-- SOURCE MATERIAL follows --

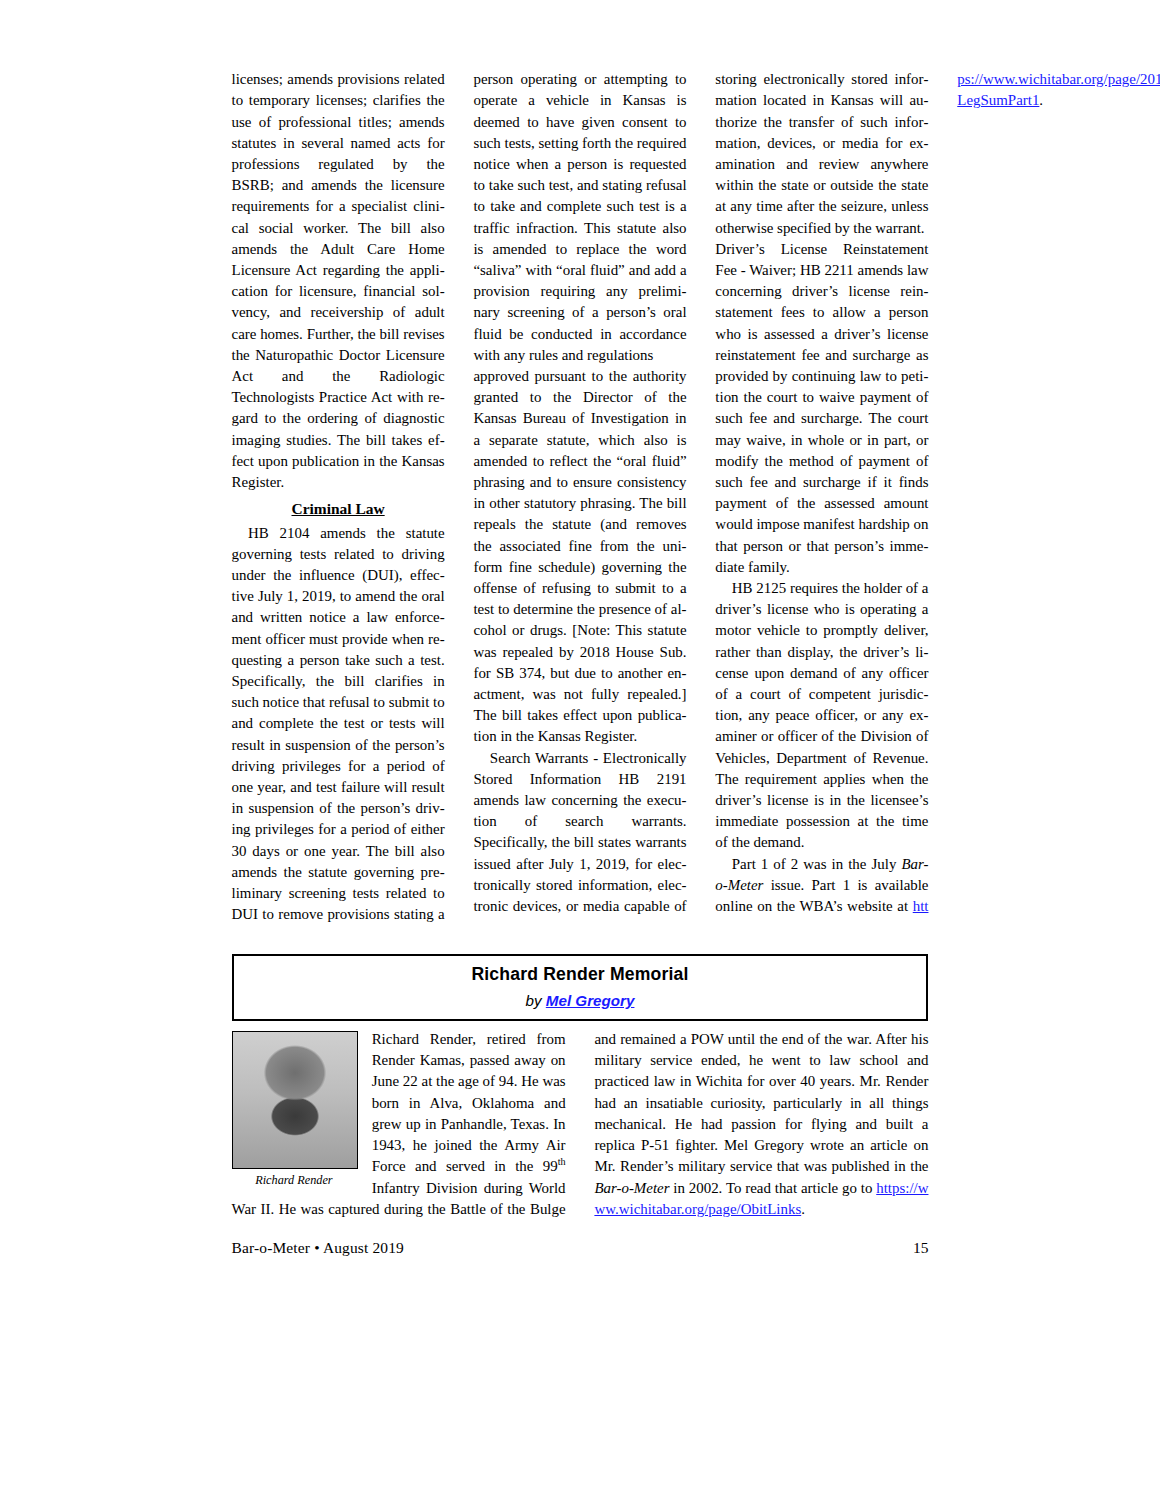licenses; amends provisions related to temporary licenses; clarifies the use of professional titles; amends statutes in several named acts for professions regulated by the BSRB; and amends the licensure requirements for a specialist clinical social worker. The bill also amends the Adult Care Home Licensure Act regarding the application for licensure, financial solvency, and receivership of adult care homes. Further, the bill revises the Naturopathic Doctor Licensure Act and the Radiologic Technologists Practice Act with regard to the ordering of diagnostic imaging studies. The bill takes effect upon publication in the Kansas Register.
Criminal Law
HB 2104 amends the statute governing tests related to driving under the influence (DUI), effective July 1, 2019, to amend the oral and written notice a law enforcement officer must provide when requesting a person take such a test. Specifically, the bill clarifies in such notice that refusal to submit to and complete the test or tests will result in suspension of the person’s driving privileges for a period of one year, and test failure will result in suspension of the person’s driving privileges for a period of either 30 days or one year. The bill also amends the statute governing preliminary screening tests related to DUI to remove provisions stating a person operating or attempting to operate a vehicle in Kansas is deemed to have given consent to such tests, setting forth the required notice when a person is requested to take such test, and stating refusal to take and complete such test is a traffic infraction. This statute also is amended to replace the word “saliva” with “oral fluid” and add a provision requiring any preliminary screening of a person’s oral fluid be conducted in accordance with any rules and regulations
approved pursuant to the authority granted to the Director of the Kansas Bureau of Investigation in a separate statute, which also is amended to reflect the “oral fluid” phrasing and to ensure consistency in other statutory phrasing. The bill repeals the statute (and removes the associated fine from the uniform fine schedule) governing the offense of refusing to submit to a test to determine the presence of alcohol or drugs. [Note: This statute was repealed by 2018 House Sub. for SB 374, but due to another enactment, was not fully repealed.] The bill takes effect upon publication in the Kansas Register.
Search Warrants - Electronically Stored Information HB 2191 amends law concerning the execution of search warrants. Specifically, the bill states warrants issued after July 1, 2019, for electronically stored information, electronic devices, or media capable of storing electronically stored information located in Kansas will authorize the transfer of such information, devices, or media for examination and review anywhere within the state or outside the state at any time after the seizure, unless otherwise specified by the warrant.
Driver’s License Reinstatement Fee - Waiver; HB 2211 amends law concerning driver’s license reinstatement fees to allow a person who is assessed a driver’s license reinstatement fee and surcharge as provided by continuing law to petition the court to waive payment of such fee and surcharge. The court may waive, in whole or in part, or modify the method of payment of such fee and surcharge if it finds payment of the assessed amount would impose manifest hardship on that person or that person’s immediate family.
HB 2125 requires the holder of a driver’s license who is operating a motor vehicle to promptly deliver, rather than display, the driver’s license upon demand of any officer of a court of competent jurisdiction, any peace officer, or any examiner or officer of the Division of Vehicles, Department of Revenue. The requirement applies when the driver’s license is in the licensee’s immediate possession at the time of the demand.
Part 1 of 2 was in the July Bar-o-Meter issue. Part 1 is available online on the WBA’s website at https://www.wichitabar.org/page/2019LegSumPart1.
Richard Render Memorial
by Mel Gregory
Richard Render
Richard Render, retired from Render Kamas, passed away on June 22 at the age of 94. He was born in Alva, Oklahoma and grew up in Panhandle, Texas. In 1943, he joined the Army Air Force and served in the 99th Infantry Division during World War II. He was captured during the Battle of the Bulge and remained a POW until the end of the war. After his military service ended, he went to law school and practiced law in Wichita for over 40 years. Mr. Render had an insatiable curiosity, particularly in all things mechanical. He had passion for flying and built a replica P-51 fighter. Mel Gregory wrote an article on Mr. Render’s military service that was published in the Bar-o-Meter in 2002. To read that article go to https://www.wichitabar.org/page/ObitLinks.
Bar-o-Meter • August 2019
15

-- SOURCE MATERIAL concluded --

**WHAT IS EXPECTED:** Your copy of the entries should be exact and free of pictures.

**ANSWER BELOW:**
licenses; amends provisions related to temporary licenses; clarifies the use of professional titles; amends statutes in several named acts for professions regulated by the BSRB; and amends the licensure requirements for a specialist clinical social worker. The bill also amends the Adult Care Home Licensure Act regarding the application for licensure, financial solvency, and receivership of adult care homes. Further, the bill revises the Naturopathic Doctor Licensure Act and the Radiologic Technologists Practice Act with regard to the ordering of diagnostic imaging studies. The bill takes effect upon publication in the Kansas Register.
Criminal Law
HB 2104 amends the statute governing tests related to driving under the influence (DUI), effective July 1, 2019, to amend the oral and written notice a law enforcement officer must provide when requesting a person take such a test. Specifically, the bill clarifies in such notice that refusal to submit to and complete the test or tests will result in suspension of the person’s driving privileges for a period of one year, and test failure will result in suspension of the person’s driving privileges for a period of either 30 days or one year. The bill also amends the statute governing preliminary screening tests related to DUI to remove provisions stating a person operating or attempting to operate a vehicle in Kansas is deemed to have given consent to such tests, setting forth the required notice when a person is requested to take such test, and stating refusal to take and complete such test is a traffic infraction. This statute also is amended to replace the word “saliva” with “oral fluid” and add a provision requiring any preliminary screening of a person’s oral fluid be conducted in accordance with any rules and regulations
approved pursuant to the authority granted to the Director of the Kansas Bureau of Investigation in a separate statute, which also is amended to reflect the “oral fluid” phrasing and to ensure consistency in other statutory phrasing. The bill repeals the statute (and removes the associated fine from the uniform fine schedule) governing the offense of refusing to submit to a test to determine the presence of alcohol or drugs. [Note: This statute was repealed by 2018 House Sub. for SB 374, but due to another enactment, was not fully repealed.] The bill takes effect upon publication in the Kansas Register.
Search Warrants - Electronically Stored Information HB 2191 amends law concerning the execution of search warrants. Specifically, the bill states warrants issued after July 1, 2019, for electronically stored information, electronic devices, or media capable of storing electronically stored information located in Kansas will authorize the transfer of such information, devices, or media for examination and review anywhere within the state or outside the state at any time after the seizure, unless otherwise specified by the warrant.
Driver’s License Reinstatement Fee - Waiver; HB 2211 amends law concerning driver’s license reinstatement fees to allow a person who is assessed a driver’s license reinstatement fee and surcharge as provided by continuing law to petition the court to waive payment of such fee and surcharge. The court may waive, in whole or in part, or modify the method of payment of such fee and surcharge if it finds payment of the assessed amount would impose manifest hardship on that person or that person’s immediate family.
HB 2125 requires the holder of a driver’s license who is operating a motor vehicle to promptly deliver, rather than display, the driver’s license upon demand of any officer of a court of competent jurisdiction, any peace officer, or any examiner or officer of the Division of Vehicles, Department of Revenue. The requirement applies when the driver’s license is in the licensee’s immediate possession at the time of the demand.
Part 1 of 2 was in the July Bar-o-Meter issue. Part 1 is available online on the WBA’s website at https://www.wichitabar.org/page/2019LegSumPart1.
Richard Render Memorial
by Mel Gregory
Richard Render
Richard Render, retired from Render Kamas, passed away on June 22 at the age of 94. He was born in Alva, Oklahoma and grew up in Panhandle, Texas. In 1943, he joined the Army Air Force and served in the 99th Infantry Division during World War II. He was captured during the Battle of the Bulge and remained a POW until the end of the war. After his military service ended, he went to law school and practiced law in Wichita for over 40 years. Mr. Render had an insatiable curiosity, particularly in all things mechanical. He had passion for flying and built a replica P-51 fighter. Mel Gregory wrote an article on Mr. Render’s military service that was published in the Bar-o-Meter in 2002. To read that article go to https://www.wichitabar.org/page/ObitLinks.
Bar-o-Meter • August 2019
15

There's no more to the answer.